How Google Gemini Proves the Case for Decentralized AI
AI dominated the technology news for all the first quarter of 2024 with a list of advancements and announcements. The most controversial and memorable AI story, however, was the launch of Google Gemini’s image creator which received such scathing reviews that it was quickly ‘paused’ for ‘updates’. In Google’s quest to be as politically sensitive as possible, it forced its model to insert diversity in nearly all images making outcomes that are preposterously inaccurate such as African and Asian Nazis and a Southeast Asian female Pope. Not only were these images wildly inaccurate, they are clearly offensive. Most importantly, they lifted the veil on the manipulation risks inherent in AI models, particularly models developed run by companies. Companies are subject to a wide range of influences and are unable to resist opaque manipulation of their AI models, making open, transparent and decentralized models far more trusted and the future of AI.
How do the models work?
Image prompts to Google’s Gemini model are run through a set of rules developed by Google to fit a particular agenda such as increasing diversity. These rules can be well intentioned, but the user does not know the criteria added to generate the image. With Gemini, the diversity rules are so obvious and so clumsy that the output was quickly the subject of global ridicule, as users vied to generate the most absurd result. Because image requests rely on the AI model to generate results, we know a similar bias exists in every answer. Users quickly began to discover that the model wasn’t able to definitively answers to even simple questions, such as ‘Were Elon Musk’s memes more damaging to society than Hitler?’. When AI LLMs (Large Language Models) like ChatGPT launched, they were quickly accused of having biases. Alas, a picture is worth a thousand words, and the world now has an enduring window into Google’s manipulation.

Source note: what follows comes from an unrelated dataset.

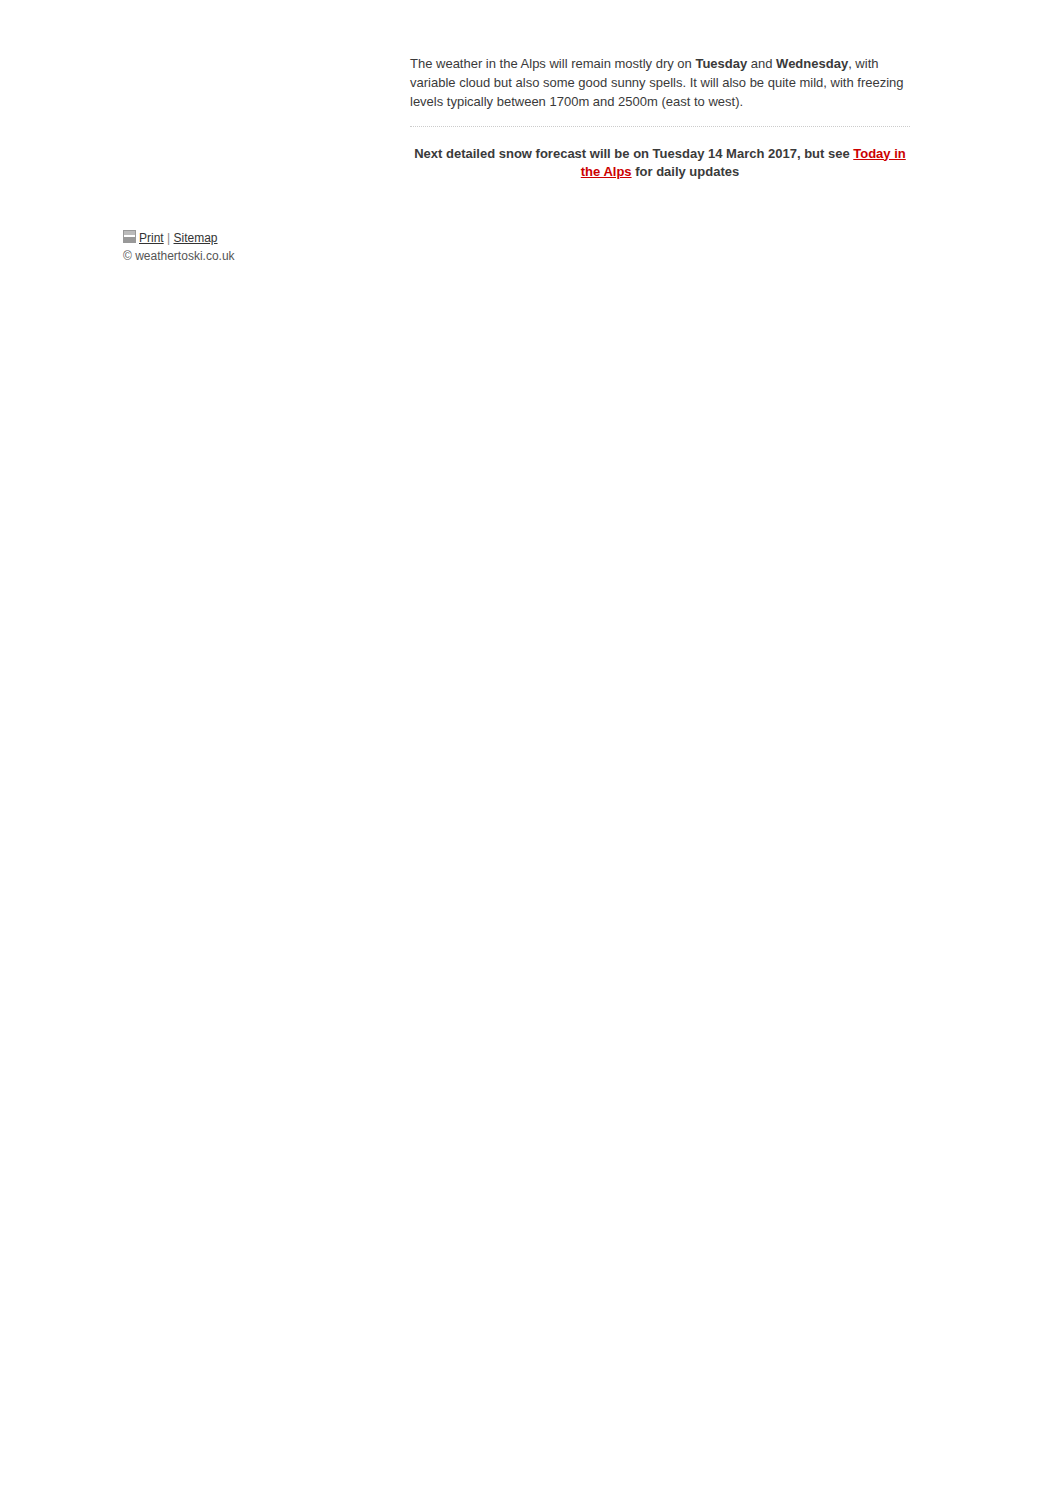The weather in the Alps will remain mostly dry on Tuesday and Wednesday, with variable cloud but also some good sunny spells. It will also be quite mild, with freezing levels typically between 1700m and 2500m (east to west).
Next detailed snow forecast will be on Tuesday 14 March 2017, but see Today in the Alps for daily updates
Print | Sitemap
© weathertoski.co.uk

Open, transparent AI is the answer.
Rather than being trained and manipulated behind closed doors by corporations, AI models can be provably trained on open data sets. The models can be open source, available for anyone to see, and can run on a decentralized network of computers that prove each result was executed against the model without manipulation. Highly resilient decentralized networks exist currently for payments and storage, and a number of networks are being optimized to train and run AI models. Decentralized networks are necessary because they operate globally on a wide range of infrastructure with no single owner, making them very hard to threaten or shut down.
Is this realistic?
Google and Microsoft have spent billions of dollars developing their LLMs which seems like an insurmountable lead, but we have seen these huge companies outcompeted before. Linux overcame Microsoft’s Windows’ decade head start and billions of dollars to become the leading operating system. The open source community worked together to build Linux, and they can expect similar level of success in building and training open source LLMs. Models do not have to have the same scale as ChatGPT, and domain specific models are likely to emerge that are more trusted in their particular topics. A single front end could pull from a wide range of these domain specific models replicating a ChatGPT experience but on a transparent and trusted foundation.

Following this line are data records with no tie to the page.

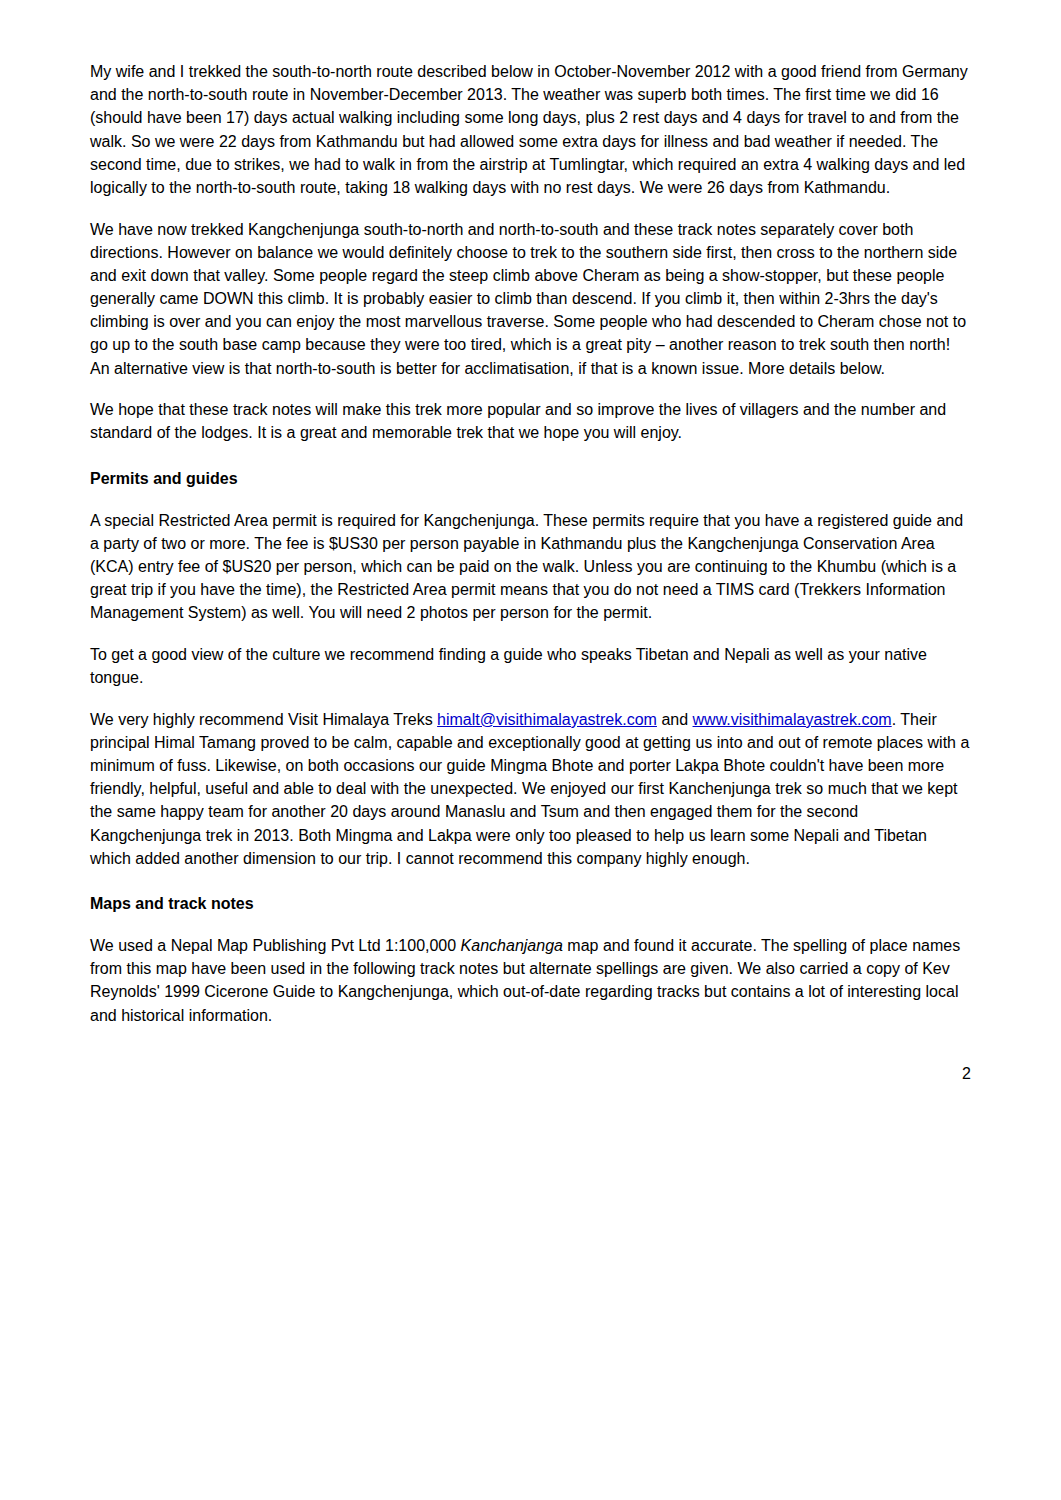My wife and I trekked the south-to-north route described below in October-November 2012 with a good friend from Germany and the north-to-south route in November-December 2013. The weather was superb both times. The first time we did 16 (should have been 17) days actual walking including some long days, plus 2 rest days and 4 days for travel to and from the walk. So we were 22 days from Kathmandu but had allowed some extra days for illness and bad weather if needed. The second time, due to strikes, we had to walk in from the airstrip at Tumlingtar, which required an extra 4 walking days and led logically to the north-to-south route, taking 18 walking days with no rest days. We were 26 days from Kathmandu.
We have now trekked Kangchenjunga south-to-north and north-to-south and these track notes separately cover both directions. However on balance we would definitely choose to trek to the southern side first, then cross to the northern side and exit down that valley. Some people regard the steep climb above Cheram as being a show-stopper, but these people generally came DOWN this climb. It is probably easier to climb than descend. If you climb it, then within 2-3hrs the day's climbing is over and you can enjoy the most marvellous traverse. Some people who had descended to Cheram chose not to go up to the south base camp because they were too tired, which is a great pity – another reason to trek south then north! An alternative view is that north-to-south is better for acclimatisation, if that is a known issue. More details below.
We hope that these track notes will make this trek more popular and so improve the lives of villagers and the number and standard of the lodges. It is a great and memorable trek that we hope you will enjoy.
Permits and guides
A special Restricted Area permit is required for Kangchenjunga. These permits require that you have a registered guide and a party of two or more. The fee is $US30 per person payable in Kathmandu plus the Kangchenjunga Conservation Area (KCA) entry fee of $US20 per person, which can be paid on the walk. Unless you are continuing to the Khumbu (which is a great trip if you have the time), the Restricted Area permit means that you do not need a TIMS card (Trekkers Information Management System) as well. You will need 2 photos per person for the permit.
To get a good view of the culture we recommend finding a guide who speaks Tibetan and Nepali as well as your native tongue.
We very highly recommend Visit Himalaya Treks himalt@visithimalayastrek.com and www.visithimalayastrek.com. Their principal Himal Tamang proved to be calm, capable and exceptionally good at getting us into and out of remote places with a minimum of fuss. Likewise, on both occasions our guide Mingma Bhote and porter Lakpa Bhote couldn't have been more friendly, helpful, useful and able to deal with the unexpected. We enjoyed our first Kanchenjunga trek so much that we kept the same happy team for another 20 days around Manaslu and Tsum and then engaged them for the second Kangchenjunga trek in 2013. Both Mingma and Lakpa were only too pleased to help us learn some Nepali and Tibetan which added another dimension to our trip. I cannot recommend this company highly enough.
Maps and track notes
We used a Nepal Map Publishing Pvt Ltd 1:100,000 Kanchanjanga map and found it accurate. The spelling of place names from this map have been used in the following track notes but alternate spellings are given. We also carried a copy of Kev Reynolds' 1999 Cicerone Guide to Kangchenjunga, which out-of-date regarding tracks but contains a lot of interesting local and historical information.
2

As important as building and training AI is the running of the model. No matter the inputs, scrutiny is on the outputs, and any organization running the model will be subject to pressure. Companies are subject to influence from politicians, regulators, shareholders, employees, the general public as well as armies of Twitter bots. But decentralized models, hosted by any storage provider anywhere in the world, run on an open, decentralized compute network - like Fluence - which can process auditable queries, are immune from both hidden bias and censorship and will be far more trustworthy.
Google will update Gemini to be more historically accurate, but bias will remain; it will just be harder to see, thus even more dangerous. We should use this revelation of Google’s manipulation as a welcome warning about the risks of relying on any company developing and running AI models - no matter how well intentioned. This is our call to build open, transparent and decentralized AI systems we can trust.